A certain witticism was told by a London Dayan: “A Chazan asked the Baal Shem Tov what to do in order to avoid ‘thoughts of vanity’, during the prayers, for he always contemplated after each prayer what impression it had made oni the Kahal. In doing so, he confessed, he could not concentrate on the true Kavanah of the prayers. The Baal Shem Tov advised him: “I suggest you uncover your head from time to time, look around, and realise how the people laugh at you.”
It is a rather undignified tale, tasteless even, as told by a Dayan, to a distinguished audience. It is not clear why on earth Rabbis should involve the Baal Shem Tov.
In his work ‘Lebenshalter’, Low (nineteenth century) states: “The immoderate raising of the voice of the Chazanim, their incorrect pronunciation of Hebrew, and the drawing out of their singing were constantly subjects of complaints among Rabbis”. Low continued in the same vein: “Their method of singing has been justly called a ‘pilpul set to music.’ This was probably a reference to frequent use of coloratura. Low continued: “The prolongation of the Service was always a cause for general weariness, turned the Synagogue into a ‘conversing crowd’ rather than a praying Congregation, resulting in distortion of the real meaning of ‘T’fillah B’zibbur’.
The Rabbis of old, like those of today, complained that it was the fault of the Chazan that people conversed because they got impatient with the long service. It seems that the only time people do not talk is when the Rabbi delivers his Sermon! However, many Chazanim feel that it is easier for the masses to listen to the chanting of the Chazan than to the monotony of the preacher!

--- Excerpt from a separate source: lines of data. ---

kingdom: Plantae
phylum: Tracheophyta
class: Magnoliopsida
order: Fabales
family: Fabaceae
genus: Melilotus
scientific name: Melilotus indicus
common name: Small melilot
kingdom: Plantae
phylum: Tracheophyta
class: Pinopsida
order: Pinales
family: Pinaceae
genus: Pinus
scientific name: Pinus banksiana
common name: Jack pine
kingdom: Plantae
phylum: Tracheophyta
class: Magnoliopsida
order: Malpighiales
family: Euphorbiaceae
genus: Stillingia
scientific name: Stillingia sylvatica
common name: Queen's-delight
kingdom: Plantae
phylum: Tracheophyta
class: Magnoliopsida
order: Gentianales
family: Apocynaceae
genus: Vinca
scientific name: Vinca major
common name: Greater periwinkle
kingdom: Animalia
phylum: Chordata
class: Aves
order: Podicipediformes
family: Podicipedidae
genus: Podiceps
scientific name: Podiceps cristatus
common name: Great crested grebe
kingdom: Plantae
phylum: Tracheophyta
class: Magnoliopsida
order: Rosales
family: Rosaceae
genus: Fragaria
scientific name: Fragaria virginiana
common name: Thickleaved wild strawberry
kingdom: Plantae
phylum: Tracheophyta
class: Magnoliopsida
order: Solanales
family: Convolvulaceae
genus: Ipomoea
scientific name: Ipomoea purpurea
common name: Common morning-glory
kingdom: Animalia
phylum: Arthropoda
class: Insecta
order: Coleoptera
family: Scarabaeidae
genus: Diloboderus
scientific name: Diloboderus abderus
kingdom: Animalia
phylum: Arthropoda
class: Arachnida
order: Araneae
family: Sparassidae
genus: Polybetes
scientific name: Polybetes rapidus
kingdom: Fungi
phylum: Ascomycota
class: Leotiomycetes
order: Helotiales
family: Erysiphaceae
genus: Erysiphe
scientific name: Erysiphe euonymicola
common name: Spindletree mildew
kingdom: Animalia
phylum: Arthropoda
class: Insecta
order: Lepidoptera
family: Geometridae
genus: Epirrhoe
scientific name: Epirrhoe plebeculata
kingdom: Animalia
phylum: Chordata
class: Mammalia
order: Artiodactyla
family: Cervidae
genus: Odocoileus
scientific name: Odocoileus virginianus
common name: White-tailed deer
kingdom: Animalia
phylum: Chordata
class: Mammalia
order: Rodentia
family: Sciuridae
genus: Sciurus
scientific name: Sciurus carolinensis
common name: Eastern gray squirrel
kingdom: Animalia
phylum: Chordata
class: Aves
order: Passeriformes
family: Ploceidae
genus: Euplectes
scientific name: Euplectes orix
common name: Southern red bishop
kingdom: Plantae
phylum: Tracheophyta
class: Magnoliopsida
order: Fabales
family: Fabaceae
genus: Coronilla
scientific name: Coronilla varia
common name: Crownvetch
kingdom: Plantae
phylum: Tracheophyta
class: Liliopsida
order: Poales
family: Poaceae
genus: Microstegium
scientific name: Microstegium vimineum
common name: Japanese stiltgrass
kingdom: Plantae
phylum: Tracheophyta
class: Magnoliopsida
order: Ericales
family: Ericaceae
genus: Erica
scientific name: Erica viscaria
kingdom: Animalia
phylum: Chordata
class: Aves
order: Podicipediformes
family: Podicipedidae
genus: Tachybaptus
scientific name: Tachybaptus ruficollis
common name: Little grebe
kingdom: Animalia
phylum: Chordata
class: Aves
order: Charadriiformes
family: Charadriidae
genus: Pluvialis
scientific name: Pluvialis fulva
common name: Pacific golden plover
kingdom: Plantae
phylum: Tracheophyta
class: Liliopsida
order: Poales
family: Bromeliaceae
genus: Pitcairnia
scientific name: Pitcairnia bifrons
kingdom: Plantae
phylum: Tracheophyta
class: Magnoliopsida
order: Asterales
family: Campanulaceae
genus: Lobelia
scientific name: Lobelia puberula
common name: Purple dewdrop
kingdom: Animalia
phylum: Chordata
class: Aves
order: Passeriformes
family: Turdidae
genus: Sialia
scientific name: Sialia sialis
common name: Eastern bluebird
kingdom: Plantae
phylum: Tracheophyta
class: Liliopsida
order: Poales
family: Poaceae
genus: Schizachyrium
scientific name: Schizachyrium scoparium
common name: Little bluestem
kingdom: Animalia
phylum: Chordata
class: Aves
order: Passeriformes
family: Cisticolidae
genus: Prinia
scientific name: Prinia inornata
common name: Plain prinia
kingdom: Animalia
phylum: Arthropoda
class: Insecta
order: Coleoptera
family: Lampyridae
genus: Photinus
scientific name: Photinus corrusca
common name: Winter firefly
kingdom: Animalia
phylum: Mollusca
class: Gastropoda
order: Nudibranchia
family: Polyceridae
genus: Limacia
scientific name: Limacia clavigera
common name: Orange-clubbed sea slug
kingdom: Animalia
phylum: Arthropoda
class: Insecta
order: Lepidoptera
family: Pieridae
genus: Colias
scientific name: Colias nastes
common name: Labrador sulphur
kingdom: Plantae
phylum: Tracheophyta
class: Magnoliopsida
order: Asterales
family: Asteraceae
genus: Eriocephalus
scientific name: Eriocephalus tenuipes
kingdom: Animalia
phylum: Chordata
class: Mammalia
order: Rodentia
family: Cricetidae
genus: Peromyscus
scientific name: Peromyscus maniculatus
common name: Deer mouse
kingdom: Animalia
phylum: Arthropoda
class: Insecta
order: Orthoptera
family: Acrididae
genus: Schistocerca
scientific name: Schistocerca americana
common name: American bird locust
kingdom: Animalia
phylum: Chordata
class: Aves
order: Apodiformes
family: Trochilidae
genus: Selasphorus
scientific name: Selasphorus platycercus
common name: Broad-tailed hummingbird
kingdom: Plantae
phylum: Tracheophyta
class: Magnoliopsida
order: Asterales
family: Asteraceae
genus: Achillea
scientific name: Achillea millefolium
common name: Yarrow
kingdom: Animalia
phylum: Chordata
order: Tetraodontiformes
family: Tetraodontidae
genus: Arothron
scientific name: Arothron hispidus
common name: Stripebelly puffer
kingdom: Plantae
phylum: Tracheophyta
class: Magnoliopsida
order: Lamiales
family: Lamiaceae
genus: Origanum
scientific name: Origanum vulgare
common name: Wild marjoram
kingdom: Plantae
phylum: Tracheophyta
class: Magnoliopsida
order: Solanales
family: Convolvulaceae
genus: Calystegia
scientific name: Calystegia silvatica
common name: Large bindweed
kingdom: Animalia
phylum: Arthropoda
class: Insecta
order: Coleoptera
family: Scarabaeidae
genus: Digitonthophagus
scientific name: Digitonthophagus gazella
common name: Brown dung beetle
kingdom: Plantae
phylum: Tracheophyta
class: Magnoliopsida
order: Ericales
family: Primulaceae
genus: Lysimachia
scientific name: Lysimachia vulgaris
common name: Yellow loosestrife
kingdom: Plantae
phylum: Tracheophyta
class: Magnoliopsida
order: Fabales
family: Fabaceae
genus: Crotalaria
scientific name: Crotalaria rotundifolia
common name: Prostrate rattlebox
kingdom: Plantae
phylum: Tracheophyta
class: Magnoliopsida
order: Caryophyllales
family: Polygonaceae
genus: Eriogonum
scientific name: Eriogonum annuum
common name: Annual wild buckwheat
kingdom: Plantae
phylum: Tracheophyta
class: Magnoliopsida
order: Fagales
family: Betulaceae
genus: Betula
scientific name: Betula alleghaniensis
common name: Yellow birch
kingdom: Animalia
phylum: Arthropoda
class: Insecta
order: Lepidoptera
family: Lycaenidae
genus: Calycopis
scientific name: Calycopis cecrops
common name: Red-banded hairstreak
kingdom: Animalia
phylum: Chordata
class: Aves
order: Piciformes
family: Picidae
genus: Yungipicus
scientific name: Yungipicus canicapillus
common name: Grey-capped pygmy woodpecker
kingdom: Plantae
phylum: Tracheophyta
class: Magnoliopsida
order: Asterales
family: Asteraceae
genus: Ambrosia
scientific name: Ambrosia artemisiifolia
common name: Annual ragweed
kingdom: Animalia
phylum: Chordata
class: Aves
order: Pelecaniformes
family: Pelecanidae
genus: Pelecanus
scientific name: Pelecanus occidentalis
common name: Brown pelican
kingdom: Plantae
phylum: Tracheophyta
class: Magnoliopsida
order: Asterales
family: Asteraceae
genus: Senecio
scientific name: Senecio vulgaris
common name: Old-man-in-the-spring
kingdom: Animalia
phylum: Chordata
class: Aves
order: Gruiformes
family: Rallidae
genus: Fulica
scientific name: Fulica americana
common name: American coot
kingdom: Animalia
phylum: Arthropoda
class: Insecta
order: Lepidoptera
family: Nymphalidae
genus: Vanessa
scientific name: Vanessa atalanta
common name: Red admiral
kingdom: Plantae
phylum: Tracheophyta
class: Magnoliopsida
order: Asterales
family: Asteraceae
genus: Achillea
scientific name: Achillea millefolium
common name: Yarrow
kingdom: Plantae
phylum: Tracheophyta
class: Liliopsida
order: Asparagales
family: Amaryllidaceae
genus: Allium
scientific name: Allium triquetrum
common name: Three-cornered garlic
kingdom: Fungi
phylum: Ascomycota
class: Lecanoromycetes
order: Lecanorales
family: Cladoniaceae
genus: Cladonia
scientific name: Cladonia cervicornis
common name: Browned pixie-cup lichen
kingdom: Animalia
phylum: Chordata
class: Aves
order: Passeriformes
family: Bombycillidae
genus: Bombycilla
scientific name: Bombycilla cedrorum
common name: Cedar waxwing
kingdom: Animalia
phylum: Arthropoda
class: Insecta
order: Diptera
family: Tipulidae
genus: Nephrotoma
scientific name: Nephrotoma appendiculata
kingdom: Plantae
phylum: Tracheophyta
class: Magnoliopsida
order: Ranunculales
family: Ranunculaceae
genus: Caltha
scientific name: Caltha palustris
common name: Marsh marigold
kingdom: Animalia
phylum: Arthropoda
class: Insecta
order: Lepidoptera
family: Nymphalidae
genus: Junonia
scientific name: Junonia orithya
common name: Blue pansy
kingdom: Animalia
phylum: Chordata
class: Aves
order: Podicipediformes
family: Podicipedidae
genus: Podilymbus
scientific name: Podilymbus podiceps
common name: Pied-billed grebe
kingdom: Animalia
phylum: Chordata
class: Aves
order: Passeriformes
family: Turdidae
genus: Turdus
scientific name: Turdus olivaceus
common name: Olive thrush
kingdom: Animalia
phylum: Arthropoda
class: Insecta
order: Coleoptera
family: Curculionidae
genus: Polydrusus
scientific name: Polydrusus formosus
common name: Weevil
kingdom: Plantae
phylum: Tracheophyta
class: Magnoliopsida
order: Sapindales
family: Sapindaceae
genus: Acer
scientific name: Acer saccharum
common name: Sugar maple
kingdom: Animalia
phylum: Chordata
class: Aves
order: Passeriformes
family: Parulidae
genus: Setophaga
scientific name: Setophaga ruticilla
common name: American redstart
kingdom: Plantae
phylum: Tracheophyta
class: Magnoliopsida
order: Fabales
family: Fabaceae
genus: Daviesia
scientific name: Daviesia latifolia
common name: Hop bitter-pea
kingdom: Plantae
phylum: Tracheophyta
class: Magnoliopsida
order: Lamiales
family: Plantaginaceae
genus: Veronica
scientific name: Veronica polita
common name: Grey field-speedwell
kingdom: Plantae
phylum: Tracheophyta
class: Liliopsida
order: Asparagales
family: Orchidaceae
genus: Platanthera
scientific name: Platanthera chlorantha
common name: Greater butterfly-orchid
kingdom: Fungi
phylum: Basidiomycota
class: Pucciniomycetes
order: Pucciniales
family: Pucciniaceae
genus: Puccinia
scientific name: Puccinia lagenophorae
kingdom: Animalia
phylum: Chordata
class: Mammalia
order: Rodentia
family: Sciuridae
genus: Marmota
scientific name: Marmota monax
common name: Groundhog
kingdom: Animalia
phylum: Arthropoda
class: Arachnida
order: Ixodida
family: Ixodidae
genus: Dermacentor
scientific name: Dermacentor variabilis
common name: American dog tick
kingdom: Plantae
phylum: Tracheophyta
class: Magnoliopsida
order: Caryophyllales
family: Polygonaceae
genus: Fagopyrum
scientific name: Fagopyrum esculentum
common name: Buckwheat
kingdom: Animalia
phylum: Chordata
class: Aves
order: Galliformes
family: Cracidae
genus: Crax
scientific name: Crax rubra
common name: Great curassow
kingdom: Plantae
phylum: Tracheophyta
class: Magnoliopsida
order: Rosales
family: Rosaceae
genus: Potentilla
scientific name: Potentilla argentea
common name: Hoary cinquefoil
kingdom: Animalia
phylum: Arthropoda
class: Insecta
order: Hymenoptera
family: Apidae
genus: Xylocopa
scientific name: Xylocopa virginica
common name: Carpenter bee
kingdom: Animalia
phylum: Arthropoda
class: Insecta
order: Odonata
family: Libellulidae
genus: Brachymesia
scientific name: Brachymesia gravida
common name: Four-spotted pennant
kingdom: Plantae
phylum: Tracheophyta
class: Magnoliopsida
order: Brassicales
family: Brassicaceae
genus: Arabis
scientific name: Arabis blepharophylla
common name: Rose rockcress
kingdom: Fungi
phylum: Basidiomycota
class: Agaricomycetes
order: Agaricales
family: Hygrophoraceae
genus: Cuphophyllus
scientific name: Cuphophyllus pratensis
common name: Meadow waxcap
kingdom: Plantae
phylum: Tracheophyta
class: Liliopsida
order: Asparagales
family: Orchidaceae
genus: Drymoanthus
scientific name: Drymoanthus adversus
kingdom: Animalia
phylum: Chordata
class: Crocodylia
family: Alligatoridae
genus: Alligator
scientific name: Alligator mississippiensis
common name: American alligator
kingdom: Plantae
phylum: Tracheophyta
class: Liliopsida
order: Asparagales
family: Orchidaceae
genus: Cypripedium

The author of the ‘Chayei Adam’, Rabbi Abraham Danzig of Vilna (1748) mentioned in his work the importance of selecting a Shaliach Zibbur for the High Festivals (see Hilchot Rosh Hashanah Klal 138, Siman 4) “It is important to be strict in choosing a Chazan for the Yamim Noraim who will be most worthy morally and ethically, and known to be a person of good deeds and good manners (Midot Tovot). He ought to be at least thirty years of age, for he would not then be inclined to the force of the Yezer Hara. He should be married, and must have a good knowledge of the T’fillot”.
Furthermore, the ‘Chayei Adam’ makes the complaint in the name of the ‘Magen Avraham': “It is grieving for me to see that some communities appoint a Sshaliach Zibbut whose only virtue is possessing a nice voice, and whose only purpose the singing of melodies without having sincere Kavanah during the prayers”. He also mentioned that the ‘Magen Avraham’, quoting the ‘Rashal’ (Rabbi Shmuel Luria) said: “The Chazanim who prolong their singing of the prayers are neither devoted to God nor to their fellow men”. Moreover, he quoted a Gaon who attacked those Chazanim whose intention, while rendering the Service was only to bring out a beautiful Nigun, but had no sincere Kavanah and devotion whatsoever in the meaning of the Prayers.
Can we sincerely say that all those faults mentioned, and all the written criticisms from the Middle Ages onwards, were not justified, or that that criticism would not be applicable today? It is hard to answer such a question, but it is sad that because of a few unsuitable Chazanim, the Rabbis found it necessary to deplore or rebuke all Chazanim.